Task directions: Across the entries that follow, count each line holding "frameworks" and state the total alone.

The data:
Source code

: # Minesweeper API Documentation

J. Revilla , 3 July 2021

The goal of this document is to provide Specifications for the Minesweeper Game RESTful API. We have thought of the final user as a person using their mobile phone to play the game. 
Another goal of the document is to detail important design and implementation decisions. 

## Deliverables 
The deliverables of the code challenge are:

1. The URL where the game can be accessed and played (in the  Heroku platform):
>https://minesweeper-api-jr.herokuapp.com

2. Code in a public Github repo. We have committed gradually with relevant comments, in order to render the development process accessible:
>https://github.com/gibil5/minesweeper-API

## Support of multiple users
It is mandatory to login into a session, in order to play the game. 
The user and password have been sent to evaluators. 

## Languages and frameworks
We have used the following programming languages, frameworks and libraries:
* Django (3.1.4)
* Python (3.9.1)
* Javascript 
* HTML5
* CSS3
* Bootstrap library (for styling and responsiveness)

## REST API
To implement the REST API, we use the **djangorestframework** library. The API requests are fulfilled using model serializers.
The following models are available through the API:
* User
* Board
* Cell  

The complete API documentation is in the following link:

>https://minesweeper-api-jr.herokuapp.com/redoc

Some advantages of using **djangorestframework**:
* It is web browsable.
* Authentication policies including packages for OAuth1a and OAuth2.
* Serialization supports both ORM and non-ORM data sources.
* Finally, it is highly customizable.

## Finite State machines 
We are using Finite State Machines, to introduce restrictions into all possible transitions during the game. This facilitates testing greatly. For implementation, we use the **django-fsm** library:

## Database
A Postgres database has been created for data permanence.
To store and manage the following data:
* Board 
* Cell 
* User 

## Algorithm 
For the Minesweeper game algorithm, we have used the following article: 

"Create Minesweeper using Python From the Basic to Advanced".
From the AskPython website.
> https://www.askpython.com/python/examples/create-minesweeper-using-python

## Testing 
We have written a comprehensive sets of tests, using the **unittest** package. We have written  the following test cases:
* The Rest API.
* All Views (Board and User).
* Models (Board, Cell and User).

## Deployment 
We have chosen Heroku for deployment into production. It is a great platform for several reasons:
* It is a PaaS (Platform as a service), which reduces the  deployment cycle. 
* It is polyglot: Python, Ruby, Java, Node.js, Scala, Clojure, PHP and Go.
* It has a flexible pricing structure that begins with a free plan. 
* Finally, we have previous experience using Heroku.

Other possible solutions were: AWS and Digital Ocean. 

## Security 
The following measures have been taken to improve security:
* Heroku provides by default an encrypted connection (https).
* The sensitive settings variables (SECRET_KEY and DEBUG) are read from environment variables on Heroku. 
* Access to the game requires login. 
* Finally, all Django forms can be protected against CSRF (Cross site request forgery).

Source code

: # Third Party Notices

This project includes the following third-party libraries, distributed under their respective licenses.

Result: 2